Vor Bio Partner RemeGen Reports Strong 48-Week Data For Telitacicept In Generalized Myasthenia Gravis

Vor Bio, a clinical-stage biotechnology company advancing novel treatments for autoimmune diseases, announced that its collaborator, RemeGen Co., Ltd. presented new 48-week open-label extension (OLE) results from a Phase 3 trial in China evaluating telitacicept in patients with generalized myasthenia gravis (gMG). The original trial was a randomized, double-blind, placebo-controlled study involving patients positive for AChR-Ab or MuSK-Ab, followed by an OLE in which all participants received telitacicept 240 mg after the 24-week double-blind period.

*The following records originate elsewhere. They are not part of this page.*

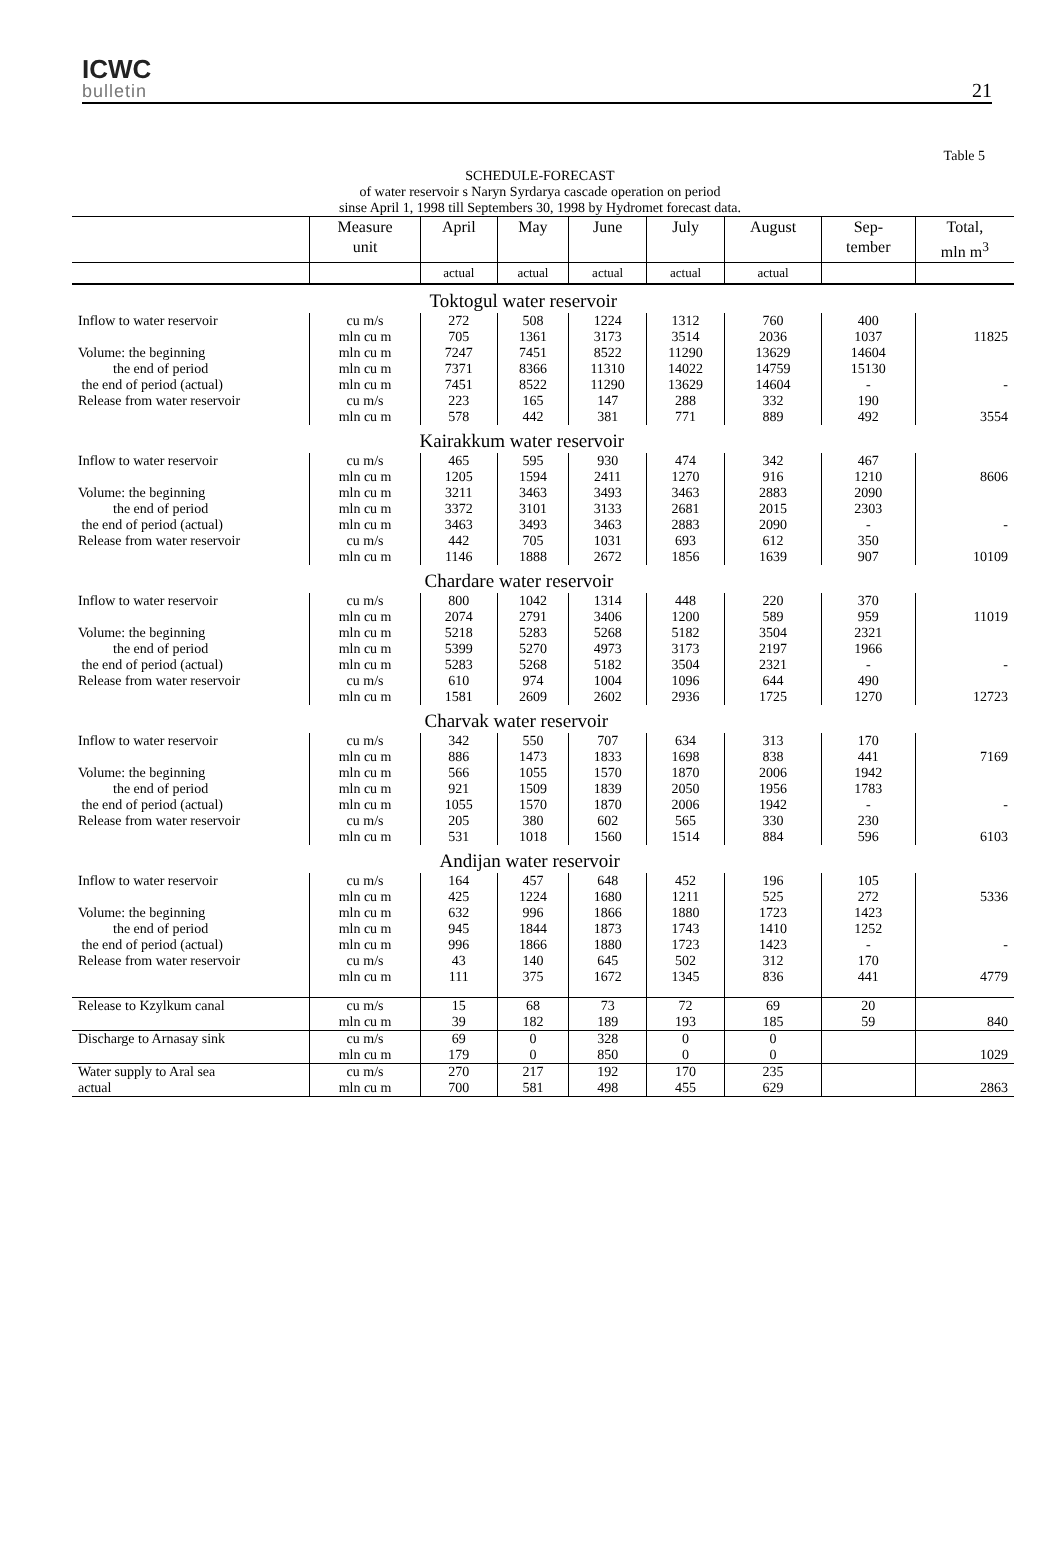ICWC
bulletin
21
Table 5
SCHEDULE-FORECAST
of water reservoir s Naryn Syrdarya cascade operation on period
sinse April 1, 1998 till Septembers 30, 1998 by Hydromet forecast data.
| | Measure unit | April | May | June | July | August | Sep- tember | Total, mln m<sup>3</sup> |
| --- | --- | --- | --- | --- | --- | --- | --- | --- |
| | | actual | actual | actual | actual | actual | | |
| | Toktogul water reservoir | | | | | | | |
| Inflow to water reservoir | cu m/s | 272 | 508 | 1224 | 1312 | 760 | 400 | |
| | mln cu m | 705 | 1361 | 3173 | 3514 | 2036 | 1037 | 11825 |
| Volume: the beginning | mln cu m | 7247 | 7451 | 8522 | 11290 | 13629 | 14604 | |
| the end of period | mln cu m | 7371 | 8366 | 11310 | 14022 | 14759 | 15130 | |
| the end of period (actual) | mln cu m | 7451 | 8522 | 11290 | 13629 | 14604 | - | - |
| Release from water reservoir | cu m/s | 223 | 165 | 147 | 288 | 332 | 190 | |
| | mln cu m | 578 | 442 | 381 | 771 | 889 | 492 | 3554 |
| | Kairakkum water reservoir | | | | | | | |
| Inflow to water reservoir | cu m/s | 465 | 595 | 930 | 474 | 342 | 467 | |
| | mln cu m | 1205 | 1594 | 2411 | 1270 | 916 | 1210 | 8606 |
| Volume: the beginning | mln cu m | 3211 | 3463 | 3493 | 3463 | 2883 | 2090 | |
| the end of period | mln cu m | 3372 | 3101 | 3133 | 2681 | 2015 | 2303 | |
| the end of period (actual) | mln cu m | 3463 | 3493 | 3463 | 2883 | 2090 | - | - |
| Release from water reservoir | cu m/s | 442 | 705 | 1031 | 693 | 612 | 350 | |
| | mln cu m | 1146 | 1888 | 2672 | 1856 | 1639 | 907 | 10109 |
| | Chardare water reservoir | | | | | | | |
| Inflow to water reservoir | cu m/s | 800 | 1042 | 1314 | 448 | 220 | 370 | |
| | mln cu m | 2074 | 2791 | 3406 | 1200 | 589 | 959 | 11019 |
| Volume: the beginning | mln cu m | 5218 | 5283 | 5268 | 5182 | 3504 | 2321 | |
| the end of period | mln cu m | 5399 | 5270 | 4973 | 3173 | 2197 | 1966 | |
| the end of period (actual) | mln cu m | 5283 | 5268 | 5182 | 3504 | 2321 | - | - |
| Release from water reservoir | cu m/s | 610 | 974 | 1004 | 1096 | 644 | 490 | |
| | mln cu m | 1581 | 2609 | 2602 | 2936 | 1725 | 1270 | 12723 |
| | Charvak water reservoir | | | | | | | |
| Inflow to water reservoir | cu m/s | 342 | 550 | 707 | 634 | 313 | 170 | |
| | mln cu m | 886 | 1473 | 1833 | 1698 | 838 | 441 | 7169 |
| Volume: the beginning | mln cu m | 566 | 1055 | 1570 | 1870 | 2006 | 1942 | |
| the end of period | mln cu m | 921 | 1509 | 1839 | 2050 | 1956 | 1783 | |
| the end of period (actual) | mln cu m | 1055 | 1570 | 1870 | 2006 | 1942 | - | - |
| Release from water reservoir | cu m/s | 205 | 380 | 602 | 565 | 330 | 230 | |
| | mln cu m | 531 | 1018 | 1560 | 1514 | 884 | 596 | 6103 |
| | Andijan water reservoir | | | | | | | |
| Inflow to water reservoir | cu m/s | 164 | 457 | 648 | 452 | 196 | 105 | |
| | mln cu m | 425 | 1224 | 1680 | 1211 | 525 | 272 | 5336 |
| Volume: the beginning | mln cu m | 632 | 996 | 1866 | 1880 | 1723 | 1423 | |
| the end of period | mln cu m | 945 | 1844 | 1873 | 1743 | 1410 | 1252 | |
| the end of period (actual) | mln cu m | 996 | 1866 | 1880 | 1723 | 1423 | - | - |
| Release from water reservoir | cu m/s | 43 | 140 | 645 | 502 | 312 | 170 | |
| | mln cu m | 111 | 375 | 1672 | 1345 | 836 | 441 | 4779 |
| Release to Kzylkum canal | cu m/s | 15 | 68 | 73 | 72 | 69 | 20 | |
| | mln cu m | 39 | 182 | 189 | 193 | 185 | 59 | 840 |
| Discharge to Arnasay sink | cu m/s | 69 | 0 | 328 | 0 | 0 | | |
| | mln cu m | 179 | 0 | 850 | 0 | 0 | | 1029 |
| Water supply to Aral sea | cu m/s | 270 | 217 | 192 | 170 | 235 | | |
| actual | mln cu m | 700 | 581 | 498 | 455 | 629 | | 2863 |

“The strength and consistency of these results with telitacicept in China mark a major step forward as we look to redefine long-term disease control for patients living with generalized myasthenia gravis. Achieving sustained and meaningful improvements across both treatment and crossover groups sets a new standard of care expectation globally, especially with nearly eighty-seven percent of patients reaching six-point or greater gains in MG-ADL and over seventy-one percent reaching eight-point or greater gains in QMG,” said Jean-Paul Kress, M.D., Chief Executive Officer and Chairman of the Board. “With our global Phase 3 trial now enrolling across 14 countries, we are excited to build on this momentum and work toward delivering the same transformative benefits to patients worldwide.”

The primary endpoint assessed change from baseline in MG-ADL (Myasthenia Gravis Activities of Daily Living) score at 24 weeks, while secondary endpoints included MG-ADL and QMG (Quantitative Myasthenia Gravis) scores at multiple timepoints up to 48 weeks, and the proportion of patients achieving clinically meaningful improvement (≥3-point MG-ADL or ≥5-point QMG reduction).

At week 48, patients continuously treated with telitacicept showed a mean MG-ADL change of -7.5, while those who crossed over from placebo achieved -6.3, with 96.2% and 90.2% of patients, respectively, achieving meaningful improvement. For QMG, mean changes were -9.8 and -9.3, with similarly high responder rates. Telitacicept demonstrated a favorable safety profile, consistent with prior studies across autoimmune indications such as SLE, rheumatoid arthritis, Sjögren’s disease, and IgA nephropathy. No new safety concerns were identified, and injection site reactions were mild or absent, underscoring telitacicept’s tolerability and long-term potential in gMG.